Task instructions:
**A)** In the passage on age-related hearing loss, why is the decline of auditory function called one of the most frustrating sensory deficits that come with aging?
**B)** Reproduce the part of the passage on age-related hearing loss that opens with the words containing "Presbyacusis is followed" and closes with "aging process 3.".

Given passage:
::::

One of the most frustrating sensorial deficits that follow aging process is the deterioration of the auditory function, which leads to a significant reduction in interaction and interpersonal contacts.

As years go by, the five senses become less efficient, interfering in safety, daily activities and general wellbeing 1. Among the affected senses, we can include hearing loss, which is a result of aging process, known as presbyacusis.

Presbyacusis is followed by decrease in speech discrimination, complex decrease in central auditory function that is manifested through increase of difficulty in skills such as auditory fusion, figure-background, auditory attention, auditory judgment, varied behaviors and reduction in auditory closing and synthesis speed 2.

There is evidence that suggests the occurrence of cochlear degeneration, structural changes in the auditory nerve, central brainstem and temporal bone pathways, resulting in dysfunction of peripheral and central auditory system, associated with the aging process 3.

::::

Records supplied:
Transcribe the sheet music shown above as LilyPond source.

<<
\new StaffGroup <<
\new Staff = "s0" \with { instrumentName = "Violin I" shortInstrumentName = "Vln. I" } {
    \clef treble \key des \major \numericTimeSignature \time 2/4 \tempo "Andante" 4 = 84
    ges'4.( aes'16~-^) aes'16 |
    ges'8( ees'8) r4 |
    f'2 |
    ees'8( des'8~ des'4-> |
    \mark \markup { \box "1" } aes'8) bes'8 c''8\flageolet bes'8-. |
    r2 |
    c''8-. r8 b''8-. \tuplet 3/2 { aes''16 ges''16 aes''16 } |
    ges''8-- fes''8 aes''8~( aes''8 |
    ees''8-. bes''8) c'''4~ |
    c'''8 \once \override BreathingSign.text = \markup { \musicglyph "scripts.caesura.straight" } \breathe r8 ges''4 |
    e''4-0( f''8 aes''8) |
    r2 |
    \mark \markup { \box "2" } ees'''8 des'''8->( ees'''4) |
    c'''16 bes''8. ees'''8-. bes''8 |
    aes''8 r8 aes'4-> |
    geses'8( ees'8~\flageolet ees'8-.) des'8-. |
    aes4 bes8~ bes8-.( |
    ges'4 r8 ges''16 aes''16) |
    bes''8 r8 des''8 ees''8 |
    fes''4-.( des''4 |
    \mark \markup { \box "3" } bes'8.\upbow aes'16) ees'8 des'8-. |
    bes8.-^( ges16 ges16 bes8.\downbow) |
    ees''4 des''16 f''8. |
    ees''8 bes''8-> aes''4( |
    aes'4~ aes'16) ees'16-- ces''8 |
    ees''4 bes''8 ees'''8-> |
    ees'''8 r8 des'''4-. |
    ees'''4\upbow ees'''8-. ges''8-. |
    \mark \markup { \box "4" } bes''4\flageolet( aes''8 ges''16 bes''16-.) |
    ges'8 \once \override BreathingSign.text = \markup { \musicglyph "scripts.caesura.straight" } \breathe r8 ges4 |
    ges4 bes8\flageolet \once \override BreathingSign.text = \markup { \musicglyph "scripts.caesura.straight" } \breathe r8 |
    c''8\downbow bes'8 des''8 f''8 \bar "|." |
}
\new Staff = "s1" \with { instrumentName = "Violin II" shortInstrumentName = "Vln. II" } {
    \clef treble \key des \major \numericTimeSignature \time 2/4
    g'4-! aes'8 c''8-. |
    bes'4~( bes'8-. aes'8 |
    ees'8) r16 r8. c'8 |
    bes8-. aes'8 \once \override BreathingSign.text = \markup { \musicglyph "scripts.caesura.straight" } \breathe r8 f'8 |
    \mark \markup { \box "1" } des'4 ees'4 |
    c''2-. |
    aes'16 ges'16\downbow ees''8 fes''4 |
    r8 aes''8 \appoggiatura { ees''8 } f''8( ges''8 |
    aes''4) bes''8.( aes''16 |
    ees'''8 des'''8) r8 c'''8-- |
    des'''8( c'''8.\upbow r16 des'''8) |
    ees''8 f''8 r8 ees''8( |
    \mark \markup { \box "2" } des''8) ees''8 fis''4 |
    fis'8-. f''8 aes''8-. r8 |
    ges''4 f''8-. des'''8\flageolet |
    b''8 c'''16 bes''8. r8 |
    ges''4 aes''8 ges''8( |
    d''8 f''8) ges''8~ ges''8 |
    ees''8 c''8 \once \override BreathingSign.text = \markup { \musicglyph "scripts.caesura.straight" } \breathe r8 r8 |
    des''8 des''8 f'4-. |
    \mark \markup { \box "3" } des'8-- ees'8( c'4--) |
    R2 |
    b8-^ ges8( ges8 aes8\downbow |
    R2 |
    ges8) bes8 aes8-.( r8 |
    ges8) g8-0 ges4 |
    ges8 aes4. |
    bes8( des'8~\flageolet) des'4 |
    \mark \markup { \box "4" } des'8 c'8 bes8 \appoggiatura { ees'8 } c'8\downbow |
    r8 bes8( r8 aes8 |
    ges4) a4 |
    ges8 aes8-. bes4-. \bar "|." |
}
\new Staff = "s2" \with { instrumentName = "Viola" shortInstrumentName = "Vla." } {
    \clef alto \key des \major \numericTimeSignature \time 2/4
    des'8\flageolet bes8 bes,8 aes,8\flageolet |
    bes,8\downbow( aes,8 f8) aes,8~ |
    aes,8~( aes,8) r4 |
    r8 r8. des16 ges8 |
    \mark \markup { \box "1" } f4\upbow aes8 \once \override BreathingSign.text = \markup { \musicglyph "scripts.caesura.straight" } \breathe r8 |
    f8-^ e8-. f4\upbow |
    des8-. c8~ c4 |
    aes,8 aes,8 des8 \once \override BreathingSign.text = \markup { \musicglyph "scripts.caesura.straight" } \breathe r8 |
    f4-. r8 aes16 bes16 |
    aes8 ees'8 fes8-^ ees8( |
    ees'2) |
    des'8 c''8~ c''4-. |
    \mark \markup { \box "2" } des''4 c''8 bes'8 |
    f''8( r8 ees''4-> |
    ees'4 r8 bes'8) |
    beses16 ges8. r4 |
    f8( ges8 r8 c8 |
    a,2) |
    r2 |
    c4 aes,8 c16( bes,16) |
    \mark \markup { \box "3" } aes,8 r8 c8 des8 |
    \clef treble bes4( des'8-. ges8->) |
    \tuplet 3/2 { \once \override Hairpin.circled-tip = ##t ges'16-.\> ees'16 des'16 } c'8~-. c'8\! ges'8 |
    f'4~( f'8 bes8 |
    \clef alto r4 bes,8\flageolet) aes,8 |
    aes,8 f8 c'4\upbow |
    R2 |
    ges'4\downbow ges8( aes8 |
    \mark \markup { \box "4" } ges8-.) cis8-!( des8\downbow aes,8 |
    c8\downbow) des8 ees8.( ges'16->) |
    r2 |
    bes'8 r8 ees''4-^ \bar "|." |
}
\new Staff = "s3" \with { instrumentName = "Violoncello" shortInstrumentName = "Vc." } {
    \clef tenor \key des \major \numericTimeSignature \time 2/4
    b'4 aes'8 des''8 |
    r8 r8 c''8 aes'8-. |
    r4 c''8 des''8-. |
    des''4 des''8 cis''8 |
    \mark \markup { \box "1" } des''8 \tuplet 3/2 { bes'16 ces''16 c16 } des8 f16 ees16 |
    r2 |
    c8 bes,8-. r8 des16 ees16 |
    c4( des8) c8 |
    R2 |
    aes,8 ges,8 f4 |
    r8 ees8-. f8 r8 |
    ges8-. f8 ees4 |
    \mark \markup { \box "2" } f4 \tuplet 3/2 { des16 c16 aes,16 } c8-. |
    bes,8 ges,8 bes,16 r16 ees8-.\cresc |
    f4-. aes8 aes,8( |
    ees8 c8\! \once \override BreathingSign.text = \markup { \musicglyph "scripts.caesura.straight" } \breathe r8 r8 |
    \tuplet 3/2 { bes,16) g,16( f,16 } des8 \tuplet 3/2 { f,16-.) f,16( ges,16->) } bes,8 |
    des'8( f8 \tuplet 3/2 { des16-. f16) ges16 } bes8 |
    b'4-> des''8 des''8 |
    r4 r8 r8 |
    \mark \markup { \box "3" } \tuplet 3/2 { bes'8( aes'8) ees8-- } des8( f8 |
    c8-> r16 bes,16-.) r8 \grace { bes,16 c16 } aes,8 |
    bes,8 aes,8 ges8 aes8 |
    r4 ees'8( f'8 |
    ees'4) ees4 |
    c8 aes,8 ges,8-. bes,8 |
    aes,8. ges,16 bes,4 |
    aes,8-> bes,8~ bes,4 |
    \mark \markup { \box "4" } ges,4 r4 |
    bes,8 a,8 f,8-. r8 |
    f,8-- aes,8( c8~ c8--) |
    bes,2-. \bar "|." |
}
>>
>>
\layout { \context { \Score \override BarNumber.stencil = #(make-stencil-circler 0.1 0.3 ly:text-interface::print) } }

::::

Solutions in order:
**A)** It is called one of the most frustrating deficits because it leads to a significant reduction in interaction and interpersonal contacts.

**B)**
Presbyacusis is followed by decrease in speech discrimination, complex decrease in central auditory function that is manifested through increase of difficulty in skills such as auditory fusion, figure-background, auditory attention, auditory judgment, varied behaviors and reduction in auditory closing and synthesis speed 2.

There is evidence that suggests the occurrence of cochlear degeneration, structural changes in the auditory nerve, central brainstem and temporal bone pathways, resulting in dysfunction of peripheral and central auditory system, associated with the aging process 3.